Why aren't mail servers configured to require public keys? - plg

Why aren&#x27;t mail servers designed so that any mail directed to user X must be encrypted with user X&#x27;s public key?
======
DanBC
SMTP is pretty old. RFC 821[1] is from 1982. RFC 722 (Mail Transfer Protocol)
is from 1980. The early hackers didn't want security; passwords were often the
string PASSWORD for example.

Pretty Good Privacy[2] was first released 10 years later. Cryptography can be
computationally expensive.

There was a bunch of stuff that they just didn't think about when SMTP was
created, and changing the protocols is glacially slow.

For example, Project Gutenberg started when Michael Hart wanted everyone to
have a copy of the US constitution, and started emailing it to everyone. Spam
has been a significant problem for SMTP but nothing really has been put in the
RFCs to help.

Anyone designing a mail protocol wouldn't come up with SMTP, but no-one with
RFC influence is going to create an SMTP replacement, and so we're getting
locked in with easier closed-garden communications. Facebook makes it easy for
me to chat or message someone, but it's horrible compared to the nice RFC
standards.

[1]
([http://www.faqs.org/rfcs/rfc821.html](http://www.faqs.org/rfcs/rfc821.html))

[2]
([https://en.wikipedia.org/wiki/Pretty_Good_Privacy](https://en.wikipedia.org/wiki/Pretty_Good_Privacy))

[3]
([https://en.wikipedia.org/wiki/Project_gutenberg#History](https://en.wikipedia.org/wiki/Project_gutenberg#History))
([http://www.gutenberg.org/wiki/Gutenberg:The_History_and_Phil...](http://www.gutenberg.org/wiki/Gutenberg:The_History_and_Philosophy_of_Project_Gutenberg_by_Michael_Hart))

------
msmitty
Single universal encryption standard indeed.

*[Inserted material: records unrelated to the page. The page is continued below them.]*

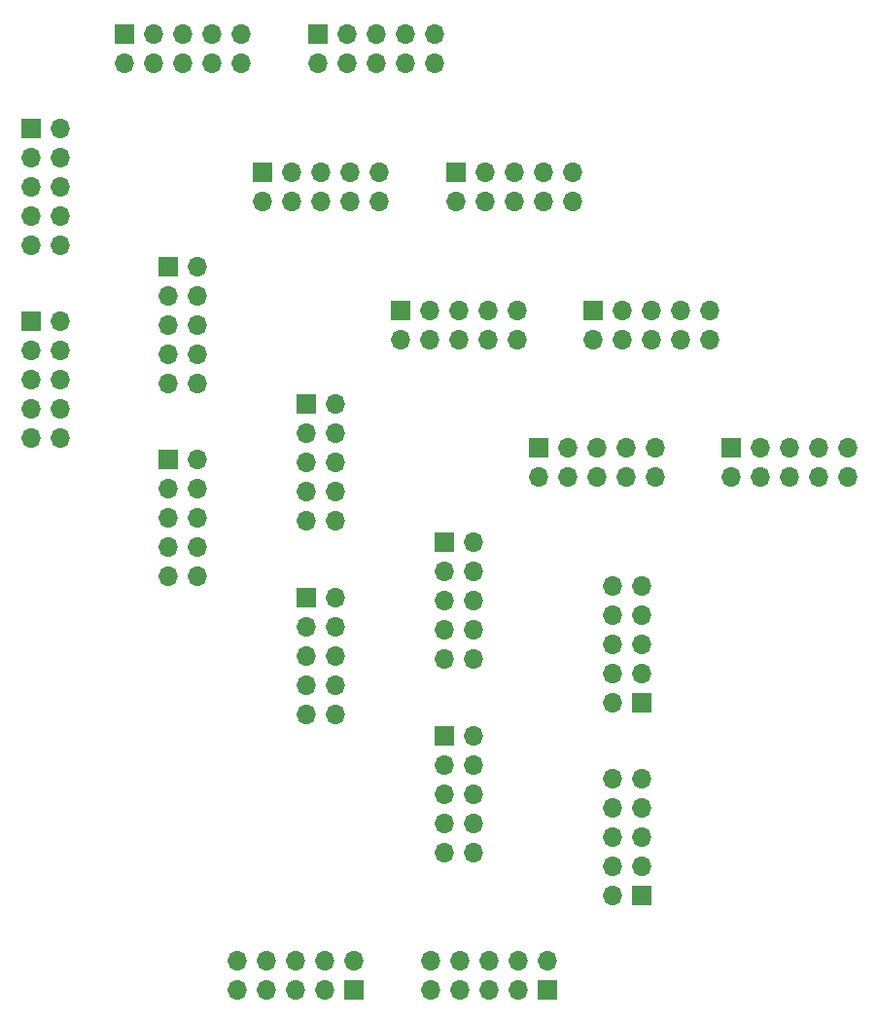
<source format=gbr>
G04 #@! TF.GenerationSoftware,KiCad,Pcbnew,5.1.5-52549c5~84~ubuntu16.04.1*
G04 #@! TF.CreationDate,2020-01-12T22:05:50-08:00*
G04 #@! TF.ProjectId,output.panelized,6f757470-7574-42e7-9061-6e656c697a65,rev?*
G04 #@! TF.SameCoordinates,PX8e95450PY5aa2c88*
G04 #@! TF.FileFunction,Copper,L2,Bot*
G04 #@! TF.FilePolarity,Positive*
%FSLAX46Y46*%
G04 Gerber Fmt 4.6, Leading zero omitted, Abs format (unit mm)*
G04 Created by KiCad (PCBNEW 5.1.5-52549c5~84~ubuntu16.04.1) date 2020-01-12 22:05:50*
%MOMM*%
%LPD*%
G04 APERTURE LIST*
%ADD10R,1.700000X1.700000*%
%ADD11O,1.700000X1.700000*%
G04 APERTURE END LIST*
D10*
X-127690800Y69961400D03*
D11*
X-125150800Y69961400D03*
X-127690800Y67421400D03*
X-125150800Y67421400D03*
X-127690800Y64881400D03*
X-125150800Y64881400D03*
X-127690800Y62341400D03*
X-125150800Y62341400D03*
X-127690800Y59801400D03*
X-125150800Y59801400D03*
D10*
X-119490800Y78161400D03*
D11*
X-119490800Y75621400D03*
X-116950800Y78161400D03*
X-116950800Y75621400D03*
X-114410800Y78161400D03*
X-114410800Y75621400D03*
X-111870800Y78161400D03*
X-111870800Y75621400D03*
X-109330800Y78161400D03*
X-109330800Y75621400D03*
X-92530800Y75621400D03*
X-92530800Y78161400D03*
X-95070800Y75621400D03*
X-95070800Y78161400D03*
X-97610800Y75621400D03*
X-97610800Y78161400D03*
X-100150800Y75621400D03*
X-100150800Y78161400D03*
X-102690800Y75621400D03*
D10*
X-102690800Y78161400D03*
D11*
X-125150800Y43001400D03*
X-127690800Y43001400D03*
X-125150800Y45541400D03*
X-127690800Y45541400D03*
X-125150800Y48081400D03*
X-127690800Y48081400D03*
X-125150800Y50621400D03*
X-127690800Y50621400D03*
X-125150800Y53161400D03*
D10*
X-127690800Y53161400D03*
X-115690800Y57961400D03*
D11*
X-113150800Y57961400D03*
X-115690800Y55421400D03*
X-113150800Y55421400D03*
X-115690800Y52881400D03*
X-113150800Y52881400D03*
X-115690800Y50341400D03*
X-113150800Y50341400D03*
X-115690800Y47801400D03*
X-113150800Y47801400D03*
D10*
X-107490800Y66161400D03*
D11*
X-107490800Y63621400D03*
X-104950800Y66161400D03*
X-104950800Y63621400D03*
X-102410800Y66161400D03*
X-102410800Y63621400D03*
X-99870800Y66161400D03*
X-99870800Y63621400D03*
X-97330800Y66161400D03*
X-97330800Y63621400D03*
X-80530800Y63621400D03*
X-80530800Y66161400D03*
X-83070800Y63621400D03*
X-83070800Y66161400D03*
X-85610800Y63621400D03*
X-85610800Y66161400D03*
X-88150800Y63621400D03*
X-88150800Y66161400D03*
X-90690800Y63621400D03*
D10*
X-90690800Y66161400D03*
D11*
X-113150800Y31001400D03*
X-115690800Y31001400D03*
X-113150800Y33541400D03*
X-115690800Y33541400D03*
X-113150800Y36081400D03*
X-115690800Y36081400D03*
X-113150800Y38621400D03*
X-115690800Y38621400D03*
X-113150800Y41161400D03*
D10*
X-115690800Y41161400D03*
X-103690800Y45961400D03*
D11*
X-101150800Y45961400D03*
X-103690800Y43421400D03*
X-101150800Y43421400D03*
X-103690800Y40881400D03*
X-101150800Y40881400D03*
X-103690800Y38341400D03*
X-101150800Y38341400D03*
X-103690800Y35801400D03*
X-101150800Y35801400D03*
D10*
X-95490800Y54161400D03*
D11*
X-95490800Y51621400D03*
X-92950800Y54161400D03*
X-92950800Y51621400D03*
X-90410800Y54161400D03*
X-90410800Y51621400D03*
X-87870800Y54161400D03*
X-87870800Y51621400D03*
X-85330800Y54161400D03*
X-85330800Y51621400D03*
X-68530800Y51621400D03*
X-68530800Y54161400D03*
X-71070800Y51621400D03*
X-71070800Y54161400D03*
X-73610800Y51621400D03*
X-73610800Y54161400D03*
X-76150800Y51621400D03*
X-76150800Y54161400D03*
X-78690800Y51621400D03*
D10*
X-78690800Y54161400D03*
D11*
X-101150800Y19001400D03*
X-103690800Y19001400D03*
X-101150800Y21541400D03*
X-103690800Y21541400D03*
X-101150800Y24081400D03*
X-103690800Y24081400D03*
X-101150800Y26621400D03*
X-103690800Y26621400D03*
X-101150800Y29161400D03*
D10*
X-103690800Y29161400D03*
X-91690800Y33961400D03*
D11*
X-89150800Y33961400D03*
X-91690800Y31421400D03*
X-89150800Y31421400D03*
X-91690800Y28881400D03*
X-89150800Y28881400D03*
X-91690800Y26341400D03*
X-89150800Y26341400D03*
X-91690800Y23801400D03*
X-89150800Y23801400D03*
D10*
X-83490800Y42161400D03*
D11*
X-83490800Y39621400D03*
X-80950800Y42161400D03*
X-80950800Y39621400D03*
X-78410800Y42161400D03*
X-78410800Y39621400D03*
X-75870800Y42161400D03*
X-75870800Y39621400D03*
X-73330800Y42161400D03*
X-73330800Y39621400D03*
X-56530800Y39621400D03*
X-56530800Y42161400D03*
X-59070800Y39621400D03*
X-59070800Y42161400D03*
X-61610800Y39621400D03*
X-61610800Y42161400D03*
X-64150800Y39621400D03*
X-64150800Y42161400D03*
X-66690800Y39621400D03*
D10*
X-66690800Y42161400D03*
D11*
X-89150800Y7001400D03*
X-91690800Y7001400D03*
X-89150800Y9541400D03*
X-91690800Y9541400D03*
X-89150800Y12081400D03*
X-91690800Y12081400D03*
X-89150800Y14621400D03*
X-91690800Y14621400D03*
X-89150800Y17161400D03*
D10*
X-91690800Y17161400D03*
X-74509200Y3238600D03*
D11*
X-77049200Y3238600D03*
X-74509200Y5778600D03*
X-77049200Y5778600D03*
X-74509200Y8318600D03*
X-77049200Y8318600D03*
X-74509200Y10858600D03*
X-77049200Y10858600D03*
X-74509200Y13398600D03*
X-77049200Y13398600D03*
D10*
X-82709200Y-4961400D03*
D11*
X-82709200Y-2421400D03*
X-85249200Y-4961400D03*
X-85249200Y-2421400D03*
X-87789200Y-4961400D03*
X-87789200Y-2421400D03*
X-90329200Y-4961400D03*
X-90329200Y-2421400D03*
X-92869200Y-4961400D03*
X-92869200Y-2421400D03*
X-109669200Y-2421400D03*
X-109669200Y-4961400D03*
X-107129200Y-2421400D03*
X-107129200Y-4961400D03*
X-104589200Y-2421400D03*
X-104589200Y-4961400D03*
X-102049200Y-2421400D03*
X-102049200Y-4961400D03*
X-99509200Y-2421400D03*
D10*
X-99509200Y-4961400D03*
D11*
X-77049200Y30198600D03*
X-74509200Y30198600D03*
X-77049200Y27658600D03*
X-74509200Y27658600D03*
X-77049200Y25118600D03*
X-74509200Y25118600D03*
X-77049200Y22578600D03*
X-74509200Y22578600D03*
X-77049200Y20038600D03*
D10*
X-74509200Y20038600D03*
M02*

</source>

Plus you'd need users to
understand how it works. Teach them how to keep their secret key safe; explain
to them how they are screwed if they ever lose it etc. Then you need to have
users to upload their public keys. I don't see my dad doing this. You can't
have your email provider do it because when your private key is not in your
hands alone, you'll never be certain that it's not abused. Your mail server
software needs to be adapted. Lots of people use Google. They won't encrypt
email by default because then their algorithms won't be able to scan your
email's content for targeted ads. John Q. Email user can't even choose a
decent internet password, let alone understand PKI.

------
tptacek
Because that would require a single universal Internet encryption standard,
and S/MIME never really succeeded as that.

------
a3n
Because email comes from the early internet, when the net was basically
between a relatively few trusted individuals. Then millions, then billions saw
the utility of what existed, and now it's almost too late.